Ellen's dilemma is a common one in the American bedroom, according to Esther Perel, a couples therapist and author of Mating in Captivity: Reconciling the Erotic and the Domestic. Perel, a mother of two who was born and raised in Belgium, questions Americans' willingness to ascribe cult status to children at the expense of adult relationships, as well as our tendency to reclassify a woman after she has a baby. "In American culture, there's an idea that motherhood is desexualizing," she says, "as if the transition to motherhood is shutting a door on the woman inside of you."

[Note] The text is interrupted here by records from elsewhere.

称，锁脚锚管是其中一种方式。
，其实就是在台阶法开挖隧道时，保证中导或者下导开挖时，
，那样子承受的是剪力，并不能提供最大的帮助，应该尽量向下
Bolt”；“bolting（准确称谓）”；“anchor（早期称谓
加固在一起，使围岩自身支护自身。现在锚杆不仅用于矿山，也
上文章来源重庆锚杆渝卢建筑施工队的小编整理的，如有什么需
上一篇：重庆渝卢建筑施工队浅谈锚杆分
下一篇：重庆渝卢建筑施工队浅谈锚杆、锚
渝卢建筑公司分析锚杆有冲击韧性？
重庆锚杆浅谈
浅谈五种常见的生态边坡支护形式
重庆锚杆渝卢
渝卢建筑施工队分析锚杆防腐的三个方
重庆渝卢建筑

Ellen confronted her husband about his online dalliance. Then they headed to therapy. She soon realized that distancing herself from her role as mother would help her feel more relaxed and, as a result, more sexual. She found a part-time job and hired a babysitter to care for her son one day each week when she wasn't working. "I needed to rediscover who I was before I had a baby," she says. "Sometimes it's as easy as going to Starbucks and reading a magazine." Ellen also allows her husband to do more caretaking, and the couple now schedule sex twice a week. Even if it's not always mind-blowing, and even if she's not in the mood, she says, "the intimacy makes me feel better—it's like Prozac."

Unlike Ellen, many women lose themselves in their maternal roles, and it takes years for them to emerge again. In the meantime, partnerships fray and disintegrate, and sexuality is put on ice indefinitely. "Family thrives on consistency, comfort, and routine," says Perel. "That is very different from how eroticism arises—it's unpredictable and spontaneous."